Literature DB >> 19211042

Regulation of autoimmune encephalomyelitis by toll-like receptors.

Monica Marta1, Ute C Meier, Anna Lobell.   

Abstract

Experimental autoimmune encephalomyelitis (EAE) is a Th17-mediated autoimmune disease and an animal model for multiple sclerosis (MS). Complete Freund's adjuvant (CFA) contains pathogen-associated molecular patterns (PAMPs) that bind toll-like receptors (TLRs), and is necessary to induce EAE. Upstream TLR signals modify innate and adaptive immune responses in EAE. In detail, the common TLR adaptor molecule MyD88 is necessary for induction of EAE, and mediates activation of peripheral myeloid dendritic cells (mDCs) and differentiation of autoimmune Th17 cells. The stimulatory TLRs have not yet been identified for Th17 cells. TLR4 down regulates disease severity in EAE and Th17 cell responses, but promotes Th1 cell responses, which may inhibit the differentiation of Th17 cells.
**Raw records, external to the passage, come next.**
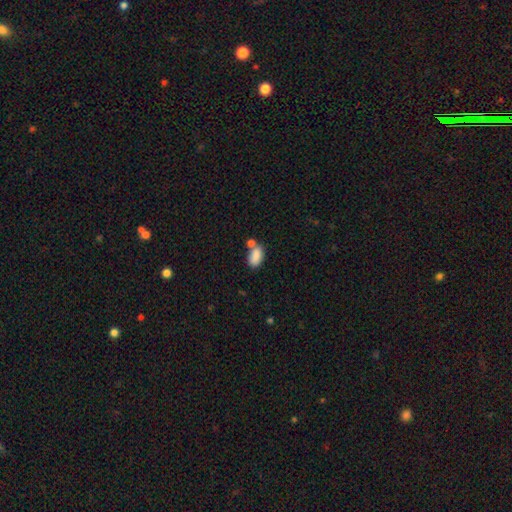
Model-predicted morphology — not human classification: This is clearly a smooth galaxy (85%). How rounded: clearly in between (91%). Merging: possibly none (48%).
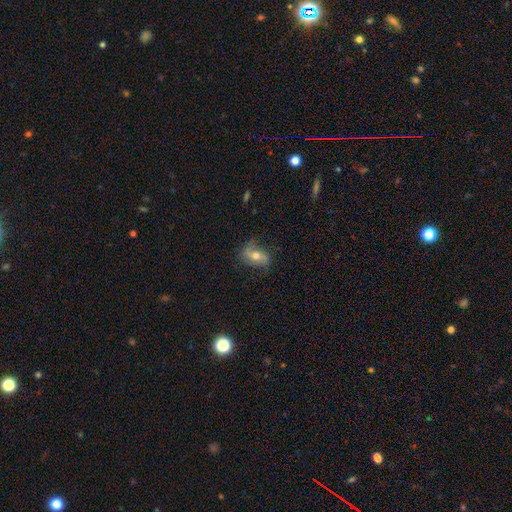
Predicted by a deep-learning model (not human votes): Overall: featured or disk (56%; smooth 36%). Edge-on disk: no (90%). Merging: none (69%).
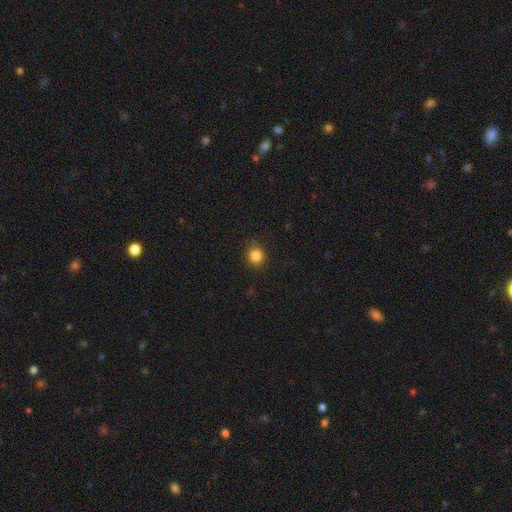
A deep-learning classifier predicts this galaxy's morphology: A smooth galaxy with no disk features (84%) that is round (84%). Merging: none (86%).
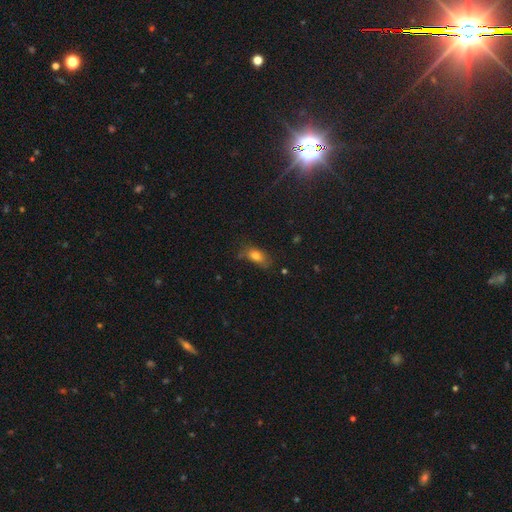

Moreover, treatment with a TLR4 ligand tolerizes mice and prevents EAE. TLR9 down regulates disease severity in myelin oligodendrocyte glycoprotein (MOG)-induced EAE, whereas it promotes disease in MOG(35-55)-induced EAE. Thus MyD88, TLR4 and TLR9 modify the disease process in EAE. Both endogenous and CFA-derived TLR ligands are implicated to modulate the disease process.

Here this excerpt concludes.